_Task to carry out:_
Put the lines below into a JSON list of strings, one string per line and no blank lines, starting at the first line and ending at the line that contains "tedesca, l’Opel Corsa GSE Visi".

_Records:_
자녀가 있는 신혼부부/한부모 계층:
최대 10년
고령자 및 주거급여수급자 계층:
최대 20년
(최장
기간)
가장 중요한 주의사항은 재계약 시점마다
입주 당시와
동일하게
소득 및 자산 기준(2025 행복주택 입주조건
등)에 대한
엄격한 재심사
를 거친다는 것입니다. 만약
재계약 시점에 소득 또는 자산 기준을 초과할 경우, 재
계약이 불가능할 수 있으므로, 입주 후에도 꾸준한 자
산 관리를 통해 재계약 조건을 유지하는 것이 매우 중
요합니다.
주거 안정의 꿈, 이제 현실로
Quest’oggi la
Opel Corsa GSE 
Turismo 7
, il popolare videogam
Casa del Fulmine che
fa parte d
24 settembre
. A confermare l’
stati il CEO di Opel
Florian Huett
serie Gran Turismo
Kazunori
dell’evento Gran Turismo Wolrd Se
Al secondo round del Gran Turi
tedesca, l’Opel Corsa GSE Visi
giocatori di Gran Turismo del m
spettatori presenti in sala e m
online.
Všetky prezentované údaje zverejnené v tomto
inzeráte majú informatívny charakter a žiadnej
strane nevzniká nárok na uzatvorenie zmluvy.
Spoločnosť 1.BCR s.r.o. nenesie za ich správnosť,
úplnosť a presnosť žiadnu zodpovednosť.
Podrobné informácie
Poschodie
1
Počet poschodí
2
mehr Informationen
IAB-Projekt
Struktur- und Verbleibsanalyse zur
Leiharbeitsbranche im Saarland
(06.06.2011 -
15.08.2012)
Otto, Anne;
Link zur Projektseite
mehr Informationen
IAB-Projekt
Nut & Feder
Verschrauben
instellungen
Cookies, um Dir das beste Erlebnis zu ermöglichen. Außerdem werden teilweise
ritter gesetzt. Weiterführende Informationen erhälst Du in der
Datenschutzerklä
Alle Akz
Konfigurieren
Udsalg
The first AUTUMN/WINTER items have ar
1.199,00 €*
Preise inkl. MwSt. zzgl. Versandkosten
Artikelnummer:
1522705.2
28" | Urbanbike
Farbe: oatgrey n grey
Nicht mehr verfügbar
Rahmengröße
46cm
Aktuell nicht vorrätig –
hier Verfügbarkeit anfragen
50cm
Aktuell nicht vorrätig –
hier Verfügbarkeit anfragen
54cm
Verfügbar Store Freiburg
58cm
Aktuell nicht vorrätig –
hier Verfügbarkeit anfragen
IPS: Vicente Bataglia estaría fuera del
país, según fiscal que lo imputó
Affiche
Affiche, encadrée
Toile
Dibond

_Answer to this task:_
[
  "자녀가 있는 신혼부부/한부모 계층:",
  "최대 10년",
  "고령자 및 주거급여수급자 계층:",
  "최대 20년",
  "(최장",
  "기간)",
  "가장 중요한 주의사항은 재계약 시점마다",
  "입주 당시와",
  "동일하게",
  "소득 및 자산 기준(2025 행복주택 입주조건",
  "등)에 대한",
  "엄격한 재심사",
  "를 거친다는 것입니다. 만약",
  "재계약 시점에 소득 또는 자산 기준을 초과할 경우, 재",
  "계약이 불가능할 수 있으므로, 입주 후에도 꾸준한 자",
  "산 관리를 통해 재계약 조건을 유지하는 것이 매우 중",
  "요합니다.",
  "주거 안정의 꿈, 이제 현실로",
  "Quest’oggi la",
  "Opel Corsa GSE ",
  "Turismo 7",
  ", il popolare videogam",
  "Casa del Fulmine che",
  "fa parte d",
  "24 settembre",
  ". A confermare l’",
  "stati il CEO di Opel",
  "Florian Huett",
  "serie Gran Turismo",
  "Kazunori",
  "dell’evento Gran Turismo Wolrd Se",
  "Al secondo round del Gran Turi",
  "tedesca, l’Opel Corsa GSE Visi"
]